[Stored records]
================

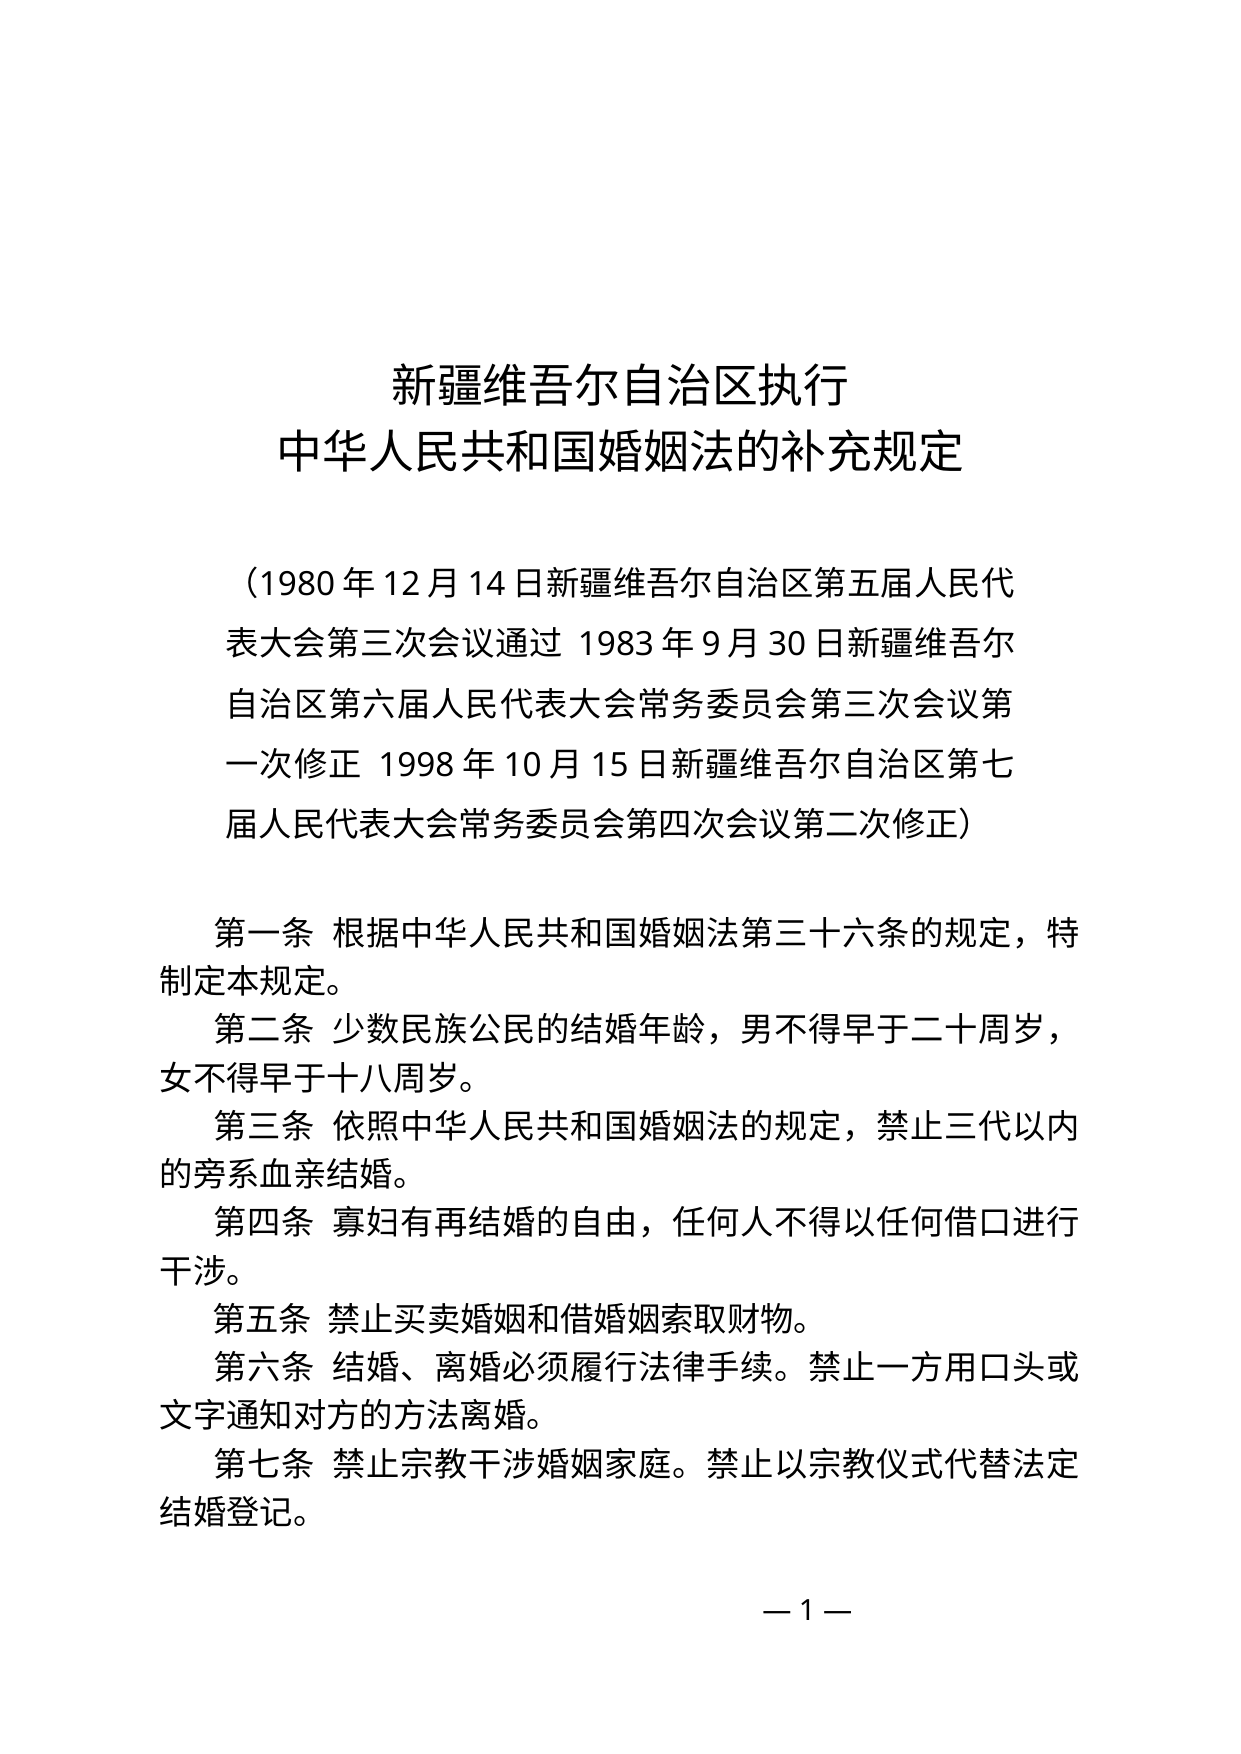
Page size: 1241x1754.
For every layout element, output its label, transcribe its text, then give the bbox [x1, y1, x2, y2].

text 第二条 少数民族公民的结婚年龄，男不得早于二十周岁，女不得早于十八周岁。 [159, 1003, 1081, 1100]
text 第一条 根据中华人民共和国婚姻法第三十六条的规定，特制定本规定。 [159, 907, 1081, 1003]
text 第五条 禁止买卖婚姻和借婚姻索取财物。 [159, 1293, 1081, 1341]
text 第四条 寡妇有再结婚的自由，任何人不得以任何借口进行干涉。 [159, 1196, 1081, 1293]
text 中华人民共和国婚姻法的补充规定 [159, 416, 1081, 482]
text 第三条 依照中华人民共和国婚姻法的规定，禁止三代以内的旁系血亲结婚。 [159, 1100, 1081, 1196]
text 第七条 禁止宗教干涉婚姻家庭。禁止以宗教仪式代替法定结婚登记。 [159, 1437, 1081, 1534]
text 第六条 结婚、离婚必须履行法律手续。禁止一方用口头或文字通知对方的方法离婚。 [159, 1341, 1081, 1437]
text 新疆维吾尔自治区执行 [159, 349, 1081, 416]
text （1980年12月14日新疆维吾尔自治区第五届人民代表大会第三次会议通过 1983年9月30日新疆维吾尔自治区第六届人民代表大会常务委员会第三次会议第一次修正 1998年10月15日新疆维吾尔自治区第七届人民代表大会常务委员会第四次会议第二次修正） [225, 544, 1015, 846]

================

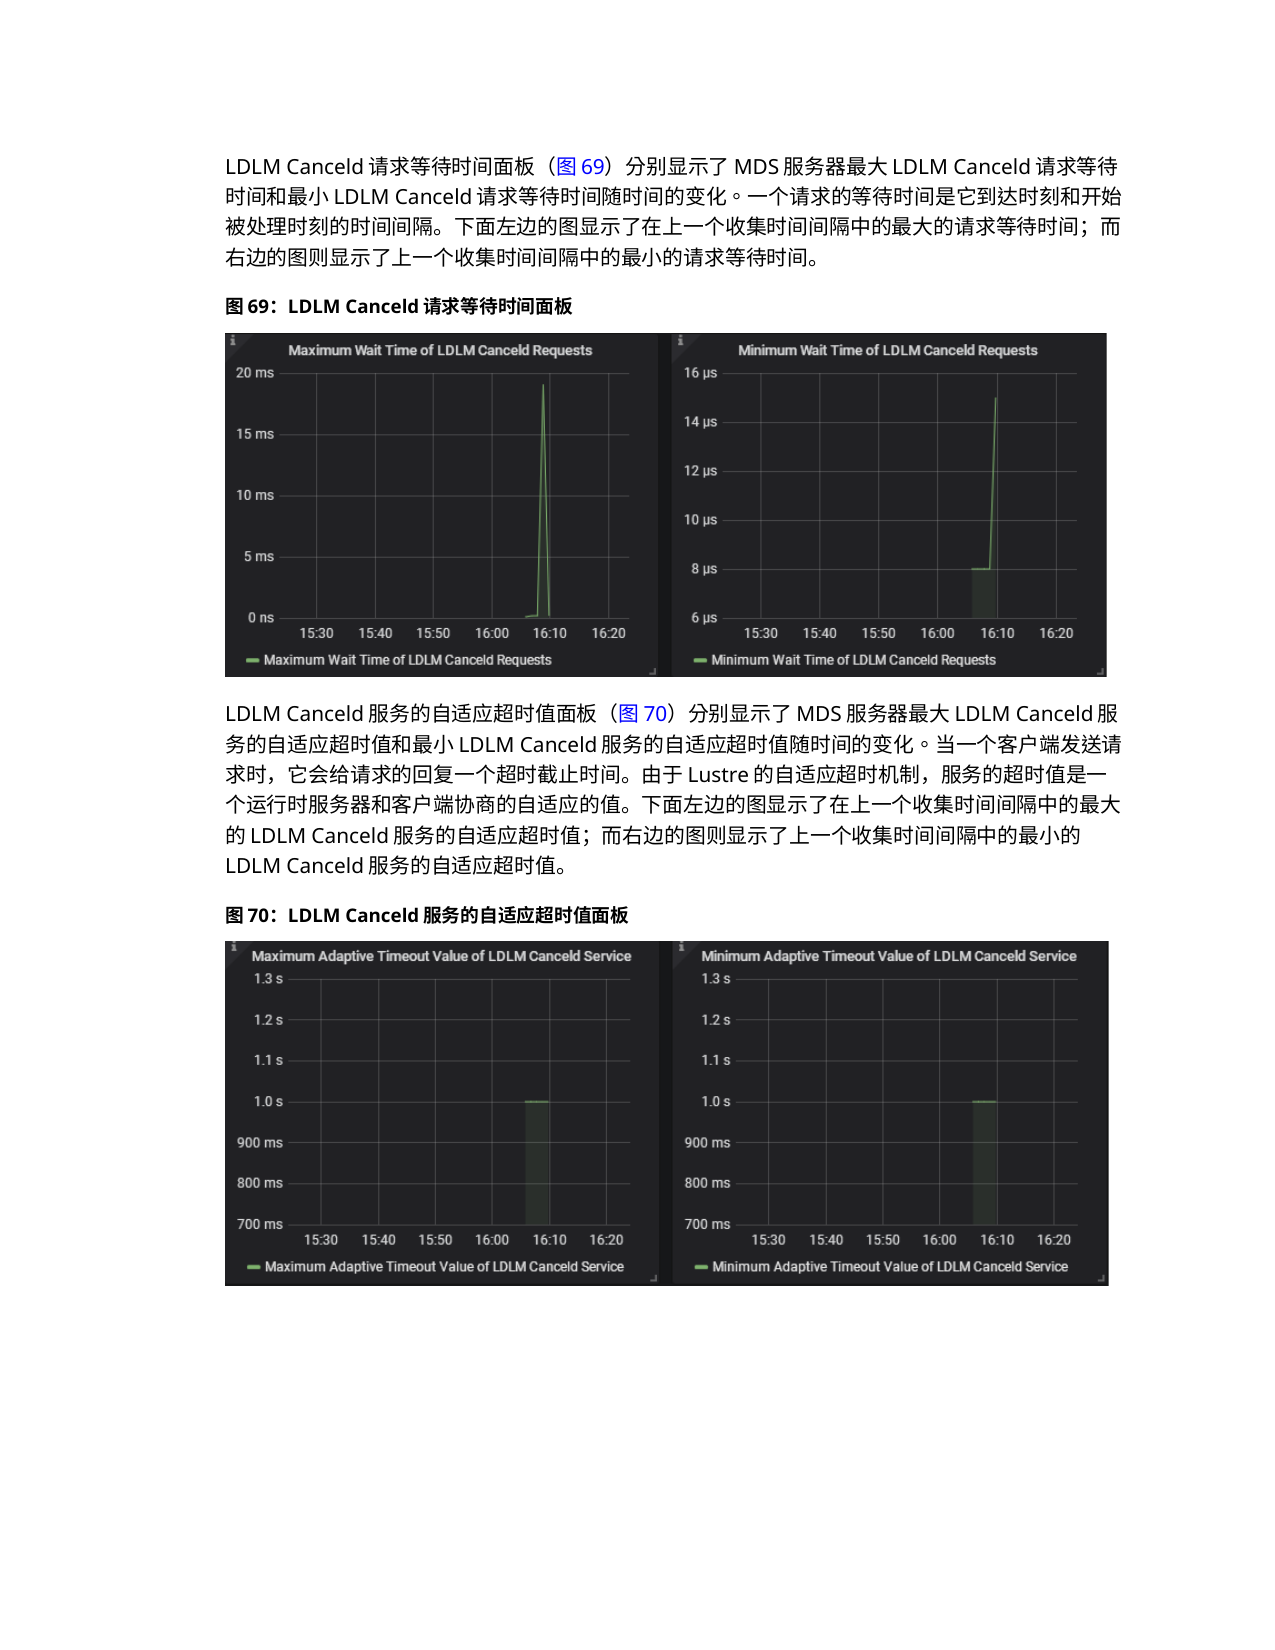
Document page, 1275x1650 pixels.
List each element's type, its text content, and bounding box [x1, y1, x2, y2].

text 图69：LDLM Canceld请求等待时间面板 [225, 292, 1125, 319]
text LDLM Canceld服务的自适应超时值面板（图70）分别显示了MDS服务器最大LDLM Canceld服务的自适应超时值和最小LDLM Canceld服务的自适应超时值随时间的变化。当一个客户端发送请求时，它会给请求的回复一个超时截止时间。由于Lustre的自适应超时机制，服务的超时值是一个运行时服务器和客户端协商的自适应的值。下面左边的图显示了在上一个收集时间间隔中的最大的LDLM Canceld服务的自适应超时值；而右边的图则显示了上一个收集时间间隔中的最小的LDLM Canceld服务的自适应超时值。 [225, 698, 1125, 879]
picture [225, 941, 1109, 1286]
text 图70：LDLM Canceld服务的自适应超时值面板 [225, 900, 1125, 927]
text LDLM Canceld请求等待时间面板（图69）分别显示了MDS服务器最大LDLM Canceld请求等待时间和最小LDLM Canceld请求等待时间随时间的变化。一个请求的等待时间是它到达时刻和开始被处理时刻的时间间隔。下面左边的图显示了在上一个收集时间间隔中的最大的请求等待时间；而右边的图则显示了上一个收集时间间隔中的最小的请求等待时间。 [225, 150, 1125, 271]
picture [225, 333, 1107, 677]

================

Required action: From the data, collect all lines where the string "element" appears.

Answer space:
For every layout element, output its label, transcribe its text, then give the bbox [x1, y1, x2, y2].
List each element's type, its text content, and bounding box [x1, y1, x2, y2].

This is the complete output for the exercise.